During the years of peace he recommissioned the Adventure 32 in May 1766, going out to Jamaica once more in the following month, and retaining the command for three years before exchanging into the Renown 30 with Captain Hon. George Murray at the end of August 1769. This vessel returned to Portsmouth from Jamaica in July 1770 to be paid off. In April 1773 he joined the Conquestador 60 to receive seamen for the fleet at the Nore, and in November of the same year removed to the Plymouth guardship Dublin 74, taking part in the summer cruise of 1775.

In the early spring of 1776 Fitzherbert paid off the Dublin and recommissioned the Raisonnable 64, which vessel had recently come out of dock, being employed initially as a guardship at Plymouth. He captured the American privateer Dalton 20 from Newberry, Massachusetts, some sixty miles to the west of Cape Finisterre on Christmas Eve, and he took her into Plymouth on 8 January 1777 where her prisoners were initially discharged into the guardship Ocean, and where valuable papers taken from two gentlemen travelling to France were rushed up to the Admiralty. The American privateer, which had plundered nine thousand dollars out of a Newfoundland prize, had initially thought the Raisonnable to be a West Indiaman, and upon realising her mistake had tried to outrun her pursuer over eight hours but struck her colours before an action could commence.

In early February 1777 the Raisonnable went into dock at Plymouth, and after coming out she spent the spring cruising in the Bay of Biscay in quest of more rebel privateers. At the end of June she arrived at New York, having captured two prizes in passage including a valuable ship, the Floridan, bound from Carolina to Nantes, which Fitzherbert sent back to England. She participated in the Philadelphia Campaign of August-November, following which she escorted a convoy of thirty transports to Rhode Island with the expectation of taking General Sir John Burgoyne’s army, which had been defeated at the Battle of Saratoga on 17 October, back to England. With the convention allowing for the repatriation of the troops being repudiated by the Continental Congress, the Raisonnable then sailed for Halifax in early 1778, taking what was reported as an American frigate and two brigs in passage, and where Fitzherbert briefly assumed command of the station in the stead of Captain Sir George Collier.

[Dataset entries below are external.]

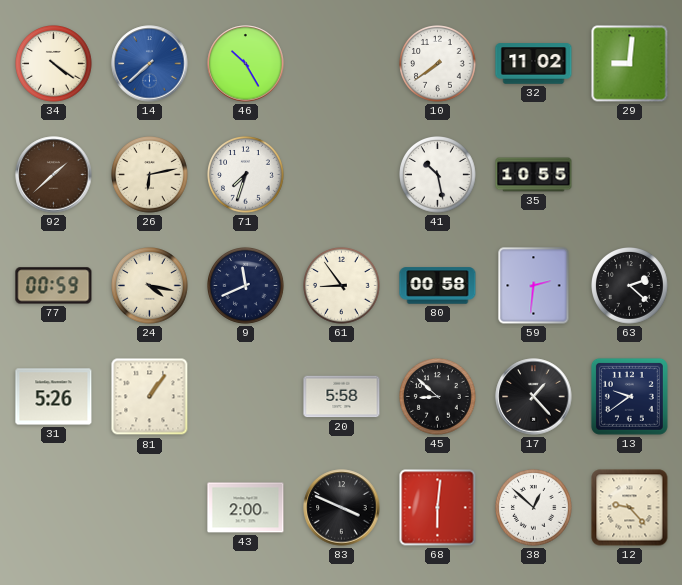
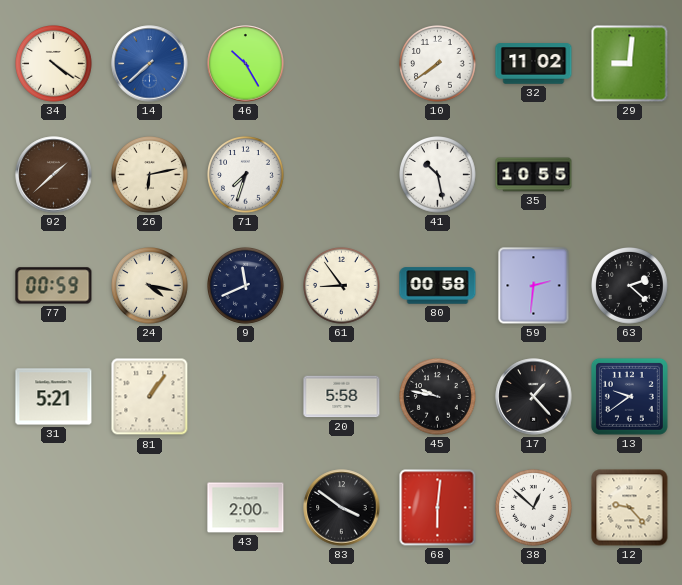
31: 5:26 -> 5:21
45: 8:52 -> 9:47
83: 3:49 -> 3:51
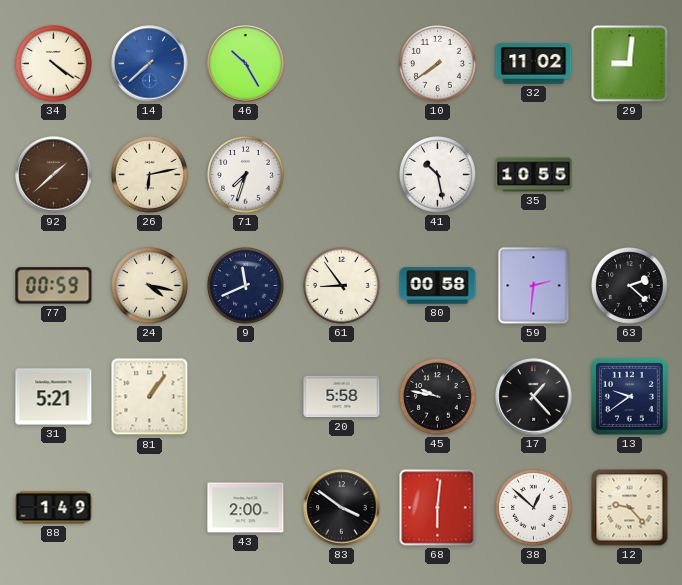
88: none -> 1:49
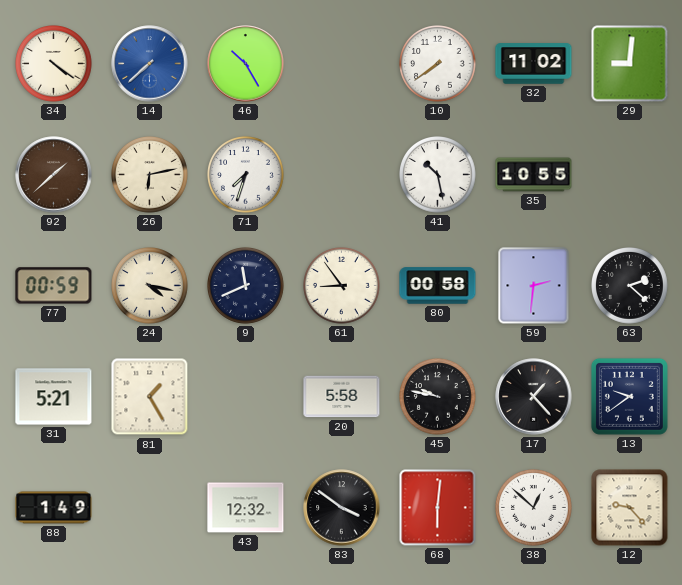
81: 1:06 -> 1:25
43: 2:00 -> 12:32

In July 1778, upon news that the French fleet had arrived off the American coast, Fitzherbert was sent by the then senior officer at Halifax, Captain Charles Fielding of the Diamond 32, to join Vice-Admiral Lord Howe at New York, and two days prior to making that rendezvous he passed the enemy fleet. Taking aboard Captain John Orde and many of the crew of the Virginia 28, which frigate was under repair, he subsequently commanded the Raisonnable in the operations off Rhode Island during August, in the course of which, during poor weather, his command sprung her bowsprit.

Shortly afterwards Fitzherbert exchanged with Captain Henry Francis Evans of the Royal Oak 74, which ship formed part of Vice-Admiral Hon. John Byron’s fleet that sailed for the Leeward Islands at the end of the year. He fought at the Battle of Grenada on 6 July 1779 before leaving her in the following month to return home.

In May 1780 he commissioned the newly-launched Belliqueux 64, which went around to Portsmouth in October and sailed with Rear-Admiral Sir Samuel Hood’s reinforcements to the Leeward Islands in December, during which voyage she collided with the flagship Barfleur 90 and carried away her head. Fitzherbert was subsequently present at the capture of St. Eustatius on 3 February 1781 and on 25 March he arrived at the Admiralty with Admiral Sir George Rodney’s duplicate dispatches announcing the capture of the Dutch island. He subsequently commanded the Alexander 74 from January to April 1783 before she was paid off at Chatham.

Immediately after the war Fitzherbert commissioned the new Powerful 74 at Chatham, being based at Plymouth until she was paid off in May 1786, and thereafter he did not see any further service.

He was promoted rear-admiral on 21 September 1790 and vice-admiral on 12 April 1794, but died later that year at Stoke Damarell, Plymouth.

Fitzherbert’s wife, Margaret Langford, predeceased him in Bath in May 1793. One of his children, Anna Alicia, married Captain George Burgoyne Salt.